Elly Elisa Sørensen Smed (27 November 1914 – 24 November 1944) was a Danish film and stage actress. At 19, she made her debut in Den lille Butik at Det Ny Teater in Copenhagen. Among her most successful films were Thummelumsen (1941) and Biskoppen (1944). As a result of trying to reduce weight, she died of eating disorders when she was only 30, a month after she had performed to full houses at Folketeatret in William Saroyan's Livet er jo dejligt.

==Early life==
Born on 27 November 1914 in Horsens, Elly Elisa Smed Sørensen was the daughter of the electricity works manager Jørgen Sørensen Smed and his wife Johanne Pouline née Hansen. When she was 17 she moved to Copenhagen where she received basic training in ballet and in acting under Viggo Friederichsen (1875–1940) but she was above all naturally talented as an actress.

==Career==
When she was 19 she made a sensational debut in August 1934 at Copenhagen's Det Ny Teater in the Viennese comedy Den lille Butik together with Erling Schroeder and Ib Schønberg. Her success was instantaneous. After the play, the audience assembled outside the theatre shouting "Vi vil se Lis" (We want to see Lis). In 1937, she underwent training at the Royal Danish Theatre but thereafter performed only in a series of private theatres where she continued her success. From the mid-1930s, she acted mainly in films but it was not until the 1940s that she reached her peak, starring in Thummelumsen (1941) and Biskoppen (1944).
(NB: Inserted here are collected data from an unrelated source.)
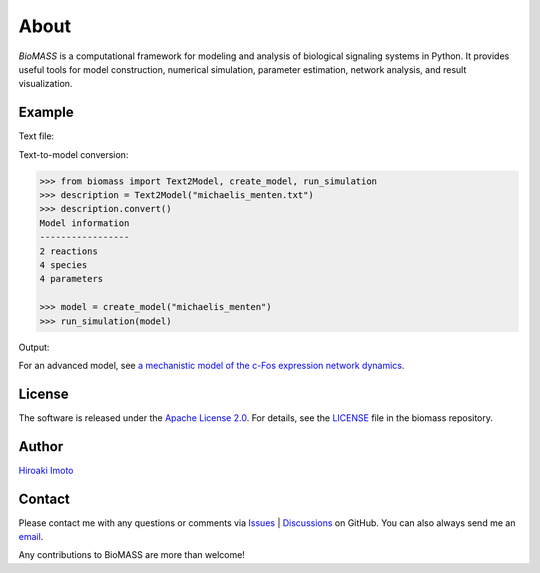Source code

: About
=====

*BioMASS* is a computational framework for modeling and analysis of biological signaling systems in Python.
It provides useful tools for model construction, numerical simulation, parameter estimation, network analysis, and result visualization.

Example
-------

Text file:

.. code-block::
    :linenos:
    
    E + S ⇄ ES | kf=0.003, kr=0.001 | E=100, S=50
    ES → E + P | kf=0.002
    
    @obs Substrate: u[S]
    @obs E_free: u[E]
    @obs E_total: u[E] + u[ES]
    @obs Product: u[P]
    @obs Complex: u[ES]
    
    @sim tspan: [0, 100]

Text-to-model conversion:

.. code-block:: python

  >>> from biomass import Text2Model, create_model, run_simulation
  >>> description = Text2Model("michaelis_menten.txt")
  >>> description.convert()
  Model information
  -----------------
  2 reactions
  4 species
  4 parameters

  >>> model = create_model("michaelis_menten")
  >>> run_simulation(model)
    
Output:

.. image:: https://raw.githubusercontent.com/pasmopy/pasmopy/master/docs/_static/img/michaelis_menten_sim.png

For an advanced model, see `a mechanistic model of the c-Fos expression network dynamics <https://biomass-core.readthedocs.io/en/latest/tutorial/cfos.html>`_.

License
-------

The software is released under the `Apache License 2.0 <https://opensource.org/licenses/Apache-2.0>`_.
For details, see the `LICENSE <https://github.com/biomass-dev/biomass/blob/master/LICENSE>`_ file in the biomass repository.

Author
------

`Hiroaki Imoto <https://github.com/himoto>`_

Contact
-------

Please contact me with any questions or comments via `Issues`_ |  `Discussions`_ on GitHub.
You can also always send me an `email <mailto:himoto@protein.osaka-u.ac.jp>`_.

Any contributions to BioMASS are more than welcome!

.. _Issues: https://github.com/biomass-dev/biomass/issues
.. _Discussions: https://github.com/biomass-dev/biomass/discussions
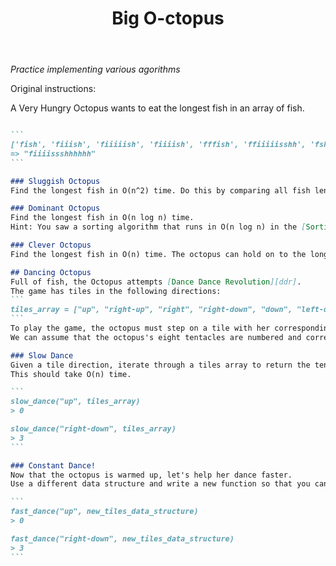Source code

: #+TITLE: Big O-ctopus
/Practice implementing various agorithms/

Original instructions:

A Very Hungry Octopus wants to eat the longest fish in an array of fish.

#+BEGIN_SRC markdown

```
['fish', 'fiiish', 'fiiiiish', 'fiiiish', 'fffish', 'ffiiiiisshh', 'fsh', 'fiiiissshhhhhh']
=> "fiiiissshhhhhh"
```

### Sluggish Octopus
Find the longest fish in O(n^2) time. Do this by comparing all fish lengths to all other fish lengths

### Dominant Octopus
Find the longest fish in O(n log n) time.
Hint: You saw a sorting algorithm that runs in O(n log n) in the [Sorting Demo][sorting-demo]. Remember that Big O is classified by the dominant term.

### Clever Octopus
Find the longest fish in O(n) time. The octopus can hold on to the longest fish that you have found so far while stepping through the array only once.

## Dancing Octopus
Full of fish, the Octopus attempts [Dance Dance Revolution][ddr].
The game has tiles in the following directions:
```
tiles_array = ["up", "right-up", "right", "right-down", "down", "left-down", "left",  "left-up" ]
```
To play the game, the octopus must step on a tile with her corresponding tentacle.
We can assume that the octopus's eight tentacles are numbered and correspond to the tile direction indices.

### Slow Dance
Given a tile direction, iterate through a tiles array to return the tentacle number (tile index) the octopus must move.
This should take O(n) time.

```
slow_dance("up", tiles_array)
> 0

slow_dance("right-down", tiles_array)
> 3
```

### Constant Dance!
Now that the octopus is warmed up, let's help her dance faster.
Use a different data structure and write a new function so that you can access the tentacle number in O(1) time.

```
fast_dance("up", new_tiles_data_structure)
> 0

fast_dance("right-down", new_tiles_data_structure)
> 3
```
#+END_SRC
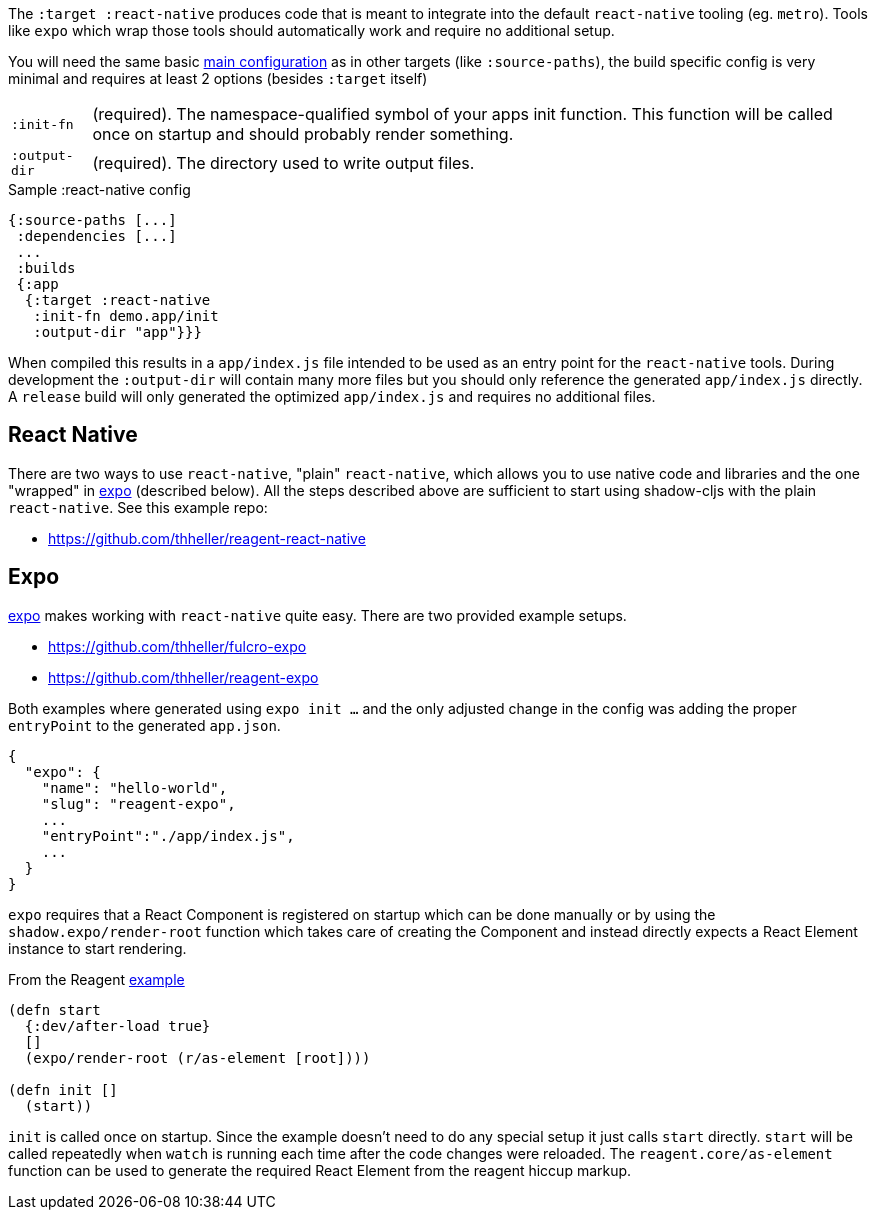 The `:target :react-native` produces code that is meant to integrate into the default `react-native` tooling (eg. `metro`). Tools like `expo` which wrap those tools should automatically work and require no additional setup.

You will need the same basic <<CommonConfig,main configuration>> as in other targets (like
`:source-paths`), the build specific config is very minimal and requires at least 2 options (besides `:target` itself)

[horizontal]
`:init-fn`:: (required). The namespace-qualified symbol of your apps init function. This function will be called once on startup and should probably render something.
`:output-dir`:: (required). The directory used to write output files.

// TODO: Thomas mentioned that node can be picky and sometimes output-dir is useful...an example would be nice.

.Sample :react-native config
```
{:source-paths [...]
 :dependencies [...]
 ...
 :builds
 {:app
  {:target :react-native
   :init-fn demo.app/init
   :output-dir "app"}}}
```

When compiled this results in a `app/index.js` file intended to be used as an entry point for the `react-native` tools. During development the `:output-dir` will contain many more files but you should only reference the generated `app/index.js` directly. A `release` build will only generated the optimized `app/index.js` and requires no additional files.

== React Native

There are two ways to use `react-native`, "plain" `react-native`, which allows you to use native code and libraries and the one "wrapped" in https://expo.io/[expo] (described below). All the steps described above are sufficient to start using shadow-cljs with the plain `react-native`. See this example repo:

- https://github.com/thheller/reagent-react-native

== Expo

https://expo.io/[expo] makes working with `react-native` quite easy. There are two provided example setups.

- https://github.com/thheller/fulcro-expo
- https://github.com/thheller/reagent-expo

Both examples where generated using `expo init ...` and the only adjusted change in the config was adding the proper `entryPoint` to the generated `app.json`.

```
{
  "expo": {
    "name": "hello-world",
    "slug": "reagent-expo",
    ...
    "entryPoint":"./app/index.js",
    ...
  }
}
```

`expo` requires that a React Component is registered on startup which can be done manually or by using the `shadow.expo/render-root` function which takes care of creating the Component and instead directly expects a React Element instance to start rendering.

.From the Reagent https://github.com/thheller/reagent-expo/blob/2c73ed0513a8f5050b250c0c7e53b9ae7543cee9/src/main/test/app.cljs#L34-L40[example]
```
(defn start
  {:dev/after-load true}
  []
  (expo/render-root (r/as-element [root])))

(defn init []
  (start))
```

`init` is called once on startup. Since the example doesn't need to do any special setup it just calls `start` directly. `start` will be called repeatedly when `watch` is running each time after the code changes were reloaded. The `reagent.core/as-element` function can be used to generate the required React Element from the reagent hiccup markup.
In 1943–44, she appeared for a year and a half at the Riddersalen Theatre as Kitty in Soroyan's Livet er jo dejligt but as her health deteriorated many performances had to be cancelled. The problem was that she had been putting on weight and was trying to slim, frequently refusing to eat anything at all. This led to increasingly serious disorders, making it impossible for her to act.

Aged 29, Lis Smed died in the early hours of 24 November 1944 in Frederiksberg Hospital, only a month after she had last appeared on stage. Large crowds gathered for her funeral, hoping for a last glimpse of her coffin. She was buried in Frederiksberg Ældre Kirkegård.